ECLI:NL:HR:2002:AE3839
Hoge Raad
- Cassatie
- L. Monné
- J.W. van den Berge
- C.J.J. van Maanen
- Rechtspraak.nl
Inkomstenbelasting en vermindering buitengewone lasten voor kinderen van de partner
In deze zaak gaat het om een beroep in cassatie van belanghebbende X tegen de uitspraak van het Gerechtshof te Arnhem van 15 maart 2001, betreffende een aanslag in de inkomstenbelasting/premie volksverzekeringen voor het jaar 1997. De belastingplichtige had een aanslag opgelegd gekregen naar een belastbaar inkomen van f 70.464, welke aanslag na bezwaar door de Inspecteur werd gehandhaafd. Het Hof verklaarde het beroep van belanghebbende ongegrond. Belanghebbende heeft vervolgens cassatie ingesteld tegen deze uitspraak.

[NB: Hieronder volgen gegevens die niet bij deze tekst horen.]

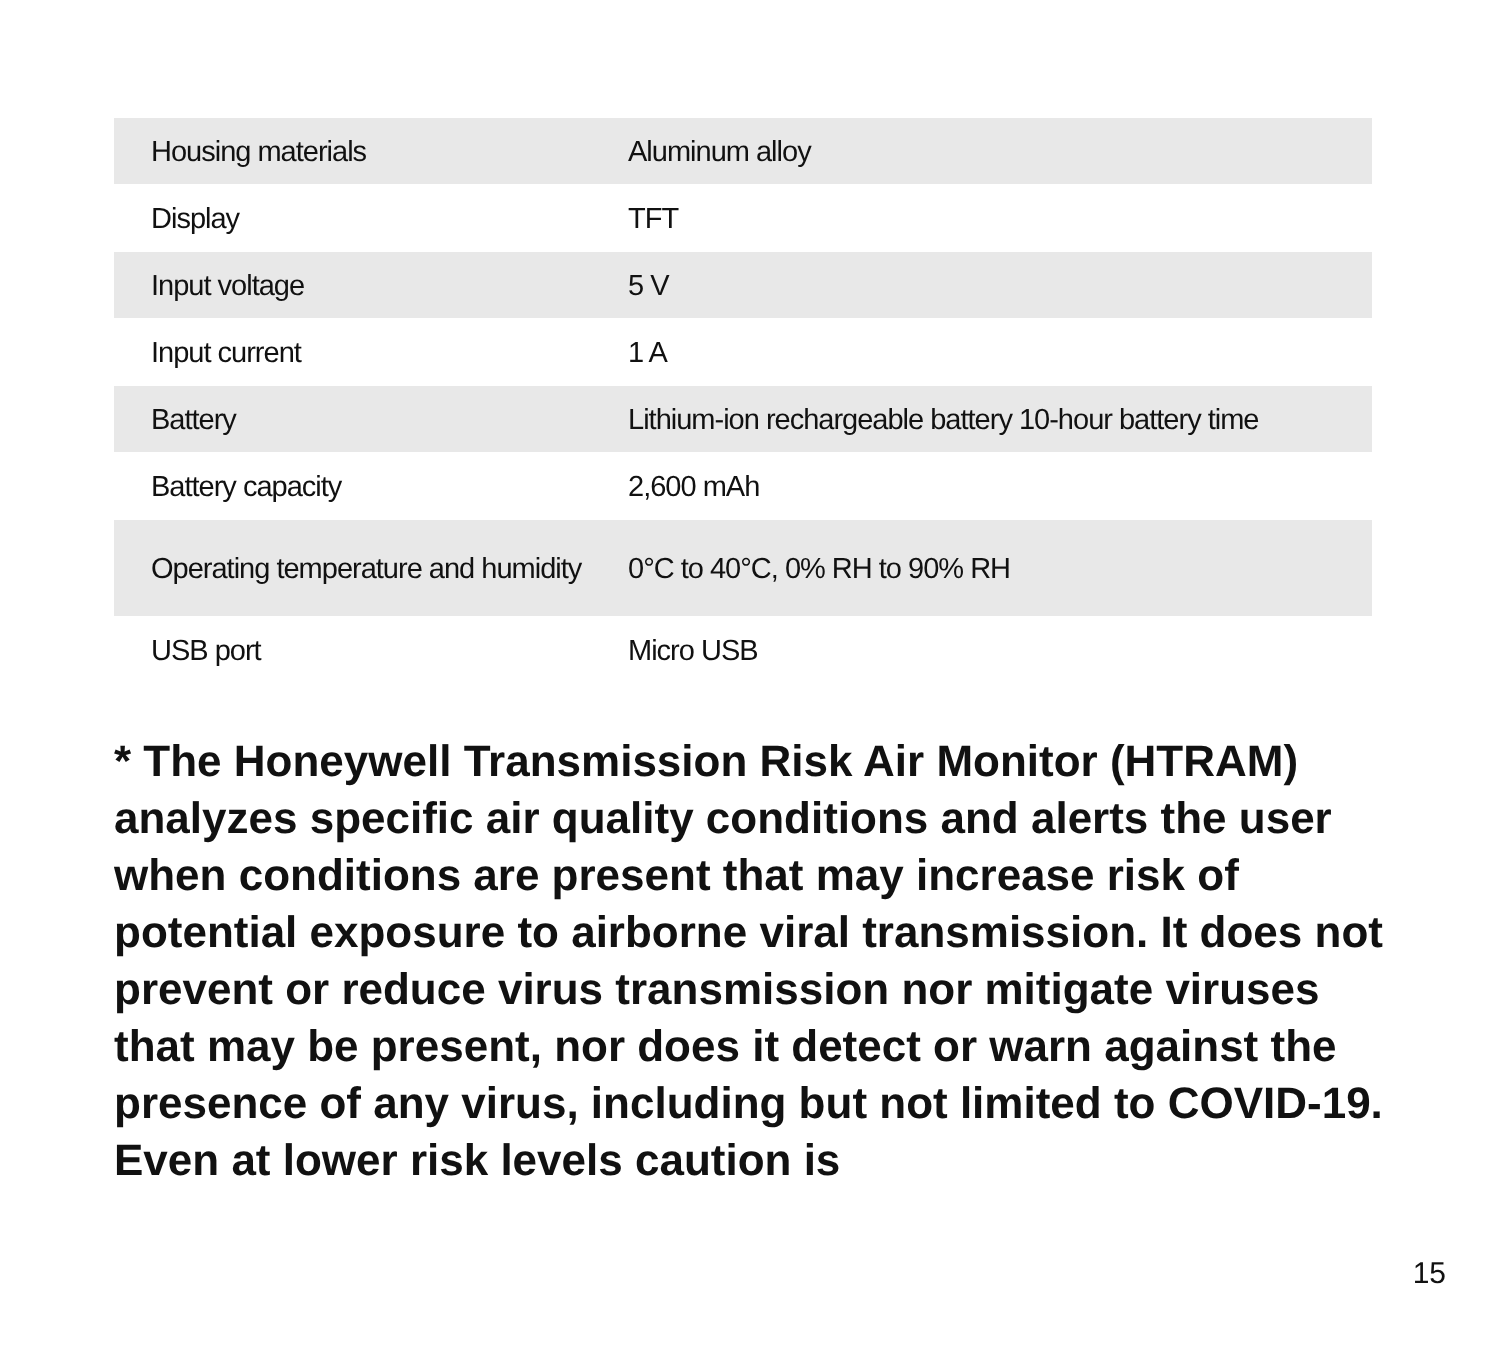| Housing materials | Aluminum alloy |
| Display | TFT |
| Input voltage | 5 V |
| Input current | 1 A |
| Battery | Lithium-ion rechargeable battery 10-hour battery time |
| Battery capacity | 2,600 mAh |
| Operating temperature and humidity | 0°C to 40°C, 0% RH to 90% RH |
| USB port | Micro USB |
* The Honeywell Transmission Risk Air Monitor (HTRAM) analyzes specific air quality conditions and alerts the user when conditions are present that may increase risk of potential exposure to airborne viral transmission. It does not prevent or reduce virus transmission nor mitigate viruses that may be present, nor does it detect or warn against the presence of any virus, including but not limited to COVID-19. Even at lower risk levels caution is
15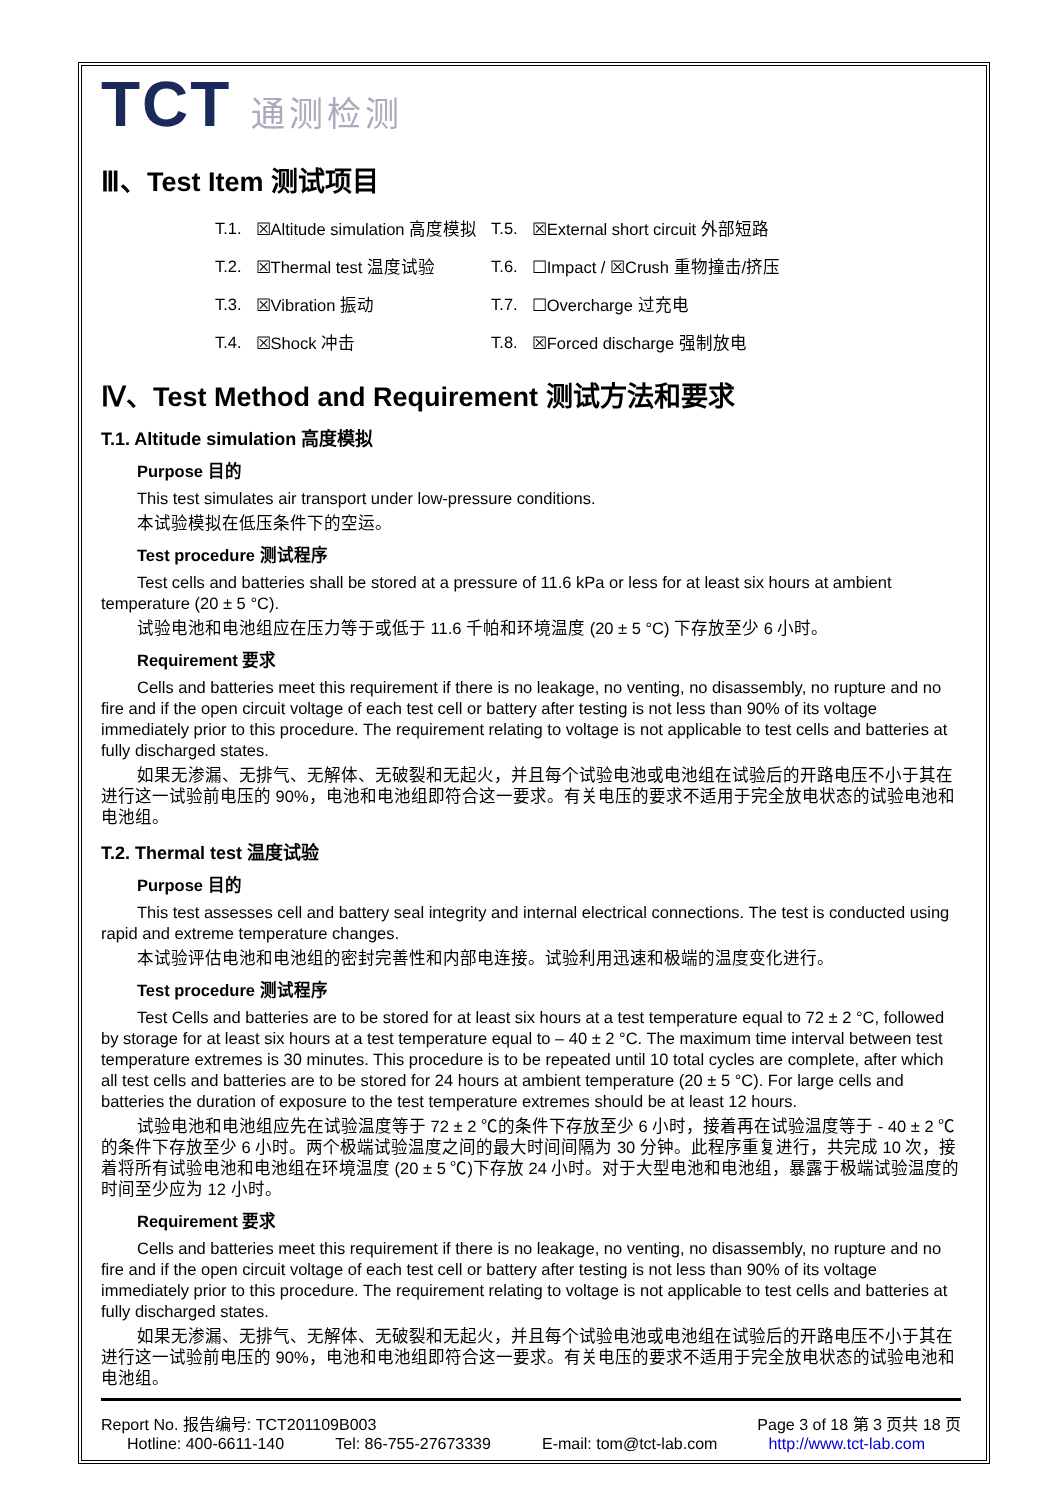TCT 通测检测
Ⅲ、Test Item 测试项目
| T.1. | ☒Altitude simulation 高度模拟 | T.5. | ☒External short circuit 外部短路 |
| T.2. | ☒Thermal test 温度试验 | T.6. | ☐Impact / ☒Crush 重物撞击/挤压 |
| T.3. | ☒Vibration 振动 | T.7. | ☐Overcharge 过充电 |
| T.4. | ☒Shock 冲击 | T.8. | ☒Forced discharge 强制放电 |
Ⅳ、Test Method and Requirement 测试方法和要求
T.1. Altitude simulation 高度模拟
Purpose 目的
This test simulates air transport under low-pressure conditions.
本试验模拟在低压条件下的空运。
Test procedure 测试程序
Test cells and batteries shall be stored at a pressure of 11.6 kPa or less for at least six hours at ambient temperature (20 ± 5 °C).
试验电池和电池组应在压力等于或低于 11.6 千帕和环境温度 (20 ± 5 °C) 下存放至少 6 小时。
Requirement 要求
Cells and batteries meet this requirement if there is no leakage, no venting, no disassembly, no rupture and no fire and if the open circuit voltage of each test cell or battery after testing is not less than 90% of its voltage immediately prior to this procedure. The requirement relating to voltage is not applicable to test cells and batteries at fully discharged states.
如果无渗漏、无排气、无解体、无破裂和无起火，并且每个试验电池或电池组在试验后的开路电压不小于其在进行这一试验前电压的 90%，电池和电池组即符合这一要求。有关电压的要求不适用于完全放电状态的试验电池和电池组。
T.2. Thermal test 温度试验
Purpose 目的
This test assesses cell and battery seal integrity and internal electrical connections. The test is conducted using rapid and extreme temperature changes.
本试验评估电池和电池组的密封完善性和内部电连接。试验利用迅速和极端的温度变化进行。
Test procedure 测试程序
Test Cells and batteries are to be stored for at least six hours at a test temperature equal to 72 ± 2 °C, followed by storage for at least six hours at a test temperature equal to – 40 ± 2 °C. The maximum time interval between test temperature extremes is 30 minutes. This procedure is to be repeated until 10 total cycles are complete, after which all test cells and batteries are to be stored for 24 hours at ambient temperature (20 ± 5 °C). For large cells and batteries the duration of exposure to the test temperature extremes should be at least 12 hours.
试验电池和电池组应先在试验温度等于 72 ± 2 ℃的条件下存放至少 6 小时，接着再在试验温度等于 - 40 ± 2 ℃的条件下存放至少 6 小时。两个极端试验温度之间的最大时间间隔为 30 分钟。此程序重复进行，共完成 10 次，接着将所有试验电池和电池组在环境温度 (20 ± 5 ℃)下存放 24 小时。对于大型电池和电池组，暴露于极端试验温度的时间至少应为 12 小时。
Requirement 要求
Cells and batteries meet this requirement if there is no leakage, no venting, no disassembly, no rupture and no fire and if the open circuit voltage of each test cell or battery after testing is not less than 90% of its voltage immediately prior to this procedure. The requirement relating to voltage is not applicable to test cells and batteries at fully discharged states.
如果无渗漏、无排气、无解体、无破裂和无起火，并且每个试验电池或电池组在试验后的开路电压不小于其在进行这一试验前电压的 90%，电池和电池组即符合这一要求。有关电压的要求不适用于完全放电状态的试验电池和电池组。
Report No. 报告编号: TCT201109B003 Page 3 of 18 第 3 页共 18 页
Hotline: 400-6611-140 Tel: 86-755-27673339 E-mail: tom@tct-lab.com http://www.tct-lab.com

In cassatie is vastgesteld dat belanghebbende in 1997 samenwoonde met zijn partner A en hun kinderen. De kinderbijslag voor de kinderen van de partner werd volledig aan de partner uitbetaald. Belanghebbende maakte aanspraak op vermindering wegens buitengewone lasten voor uitgaven ten behoeve van de kinderen van de partner, maar deze werd door de Inspecteur en het Hof geweigerd. De Hoge Raad overweegt dat artikel 46 van de Wet op de inkomstenbelasting 1964 enkel aanspraak geeft op vermindering voor eigen kinderen en pleegkinderen, en dat de kinderen van de partner niet als pleegkinderen kunnen worden aangemerkt.
De Hoge Raad concludeert dat belanghebbende geen recht heeft op vermindering wegens buitengewone lasten, omdat de kinderen van de partner niet voldoen aan de voorwaarden van de wet. Het oordeel van het Hof wordt bevestigd, en de klachten van belanghebbende kunnen niet tot cassatie leiden. De Hoge Raad acht geen termen aanwezig voor een veroordeling in de proceskosten en verklaart het beroep ongegrond. Dit arrest is uitgesproken op 7 juni 2002 door de raadsheren L. Monné, J.W. van den Berge en C.J.J. van Maanen, in tegenwoordigheid van waarnemend griffier A.I. Boussak-Leeksma.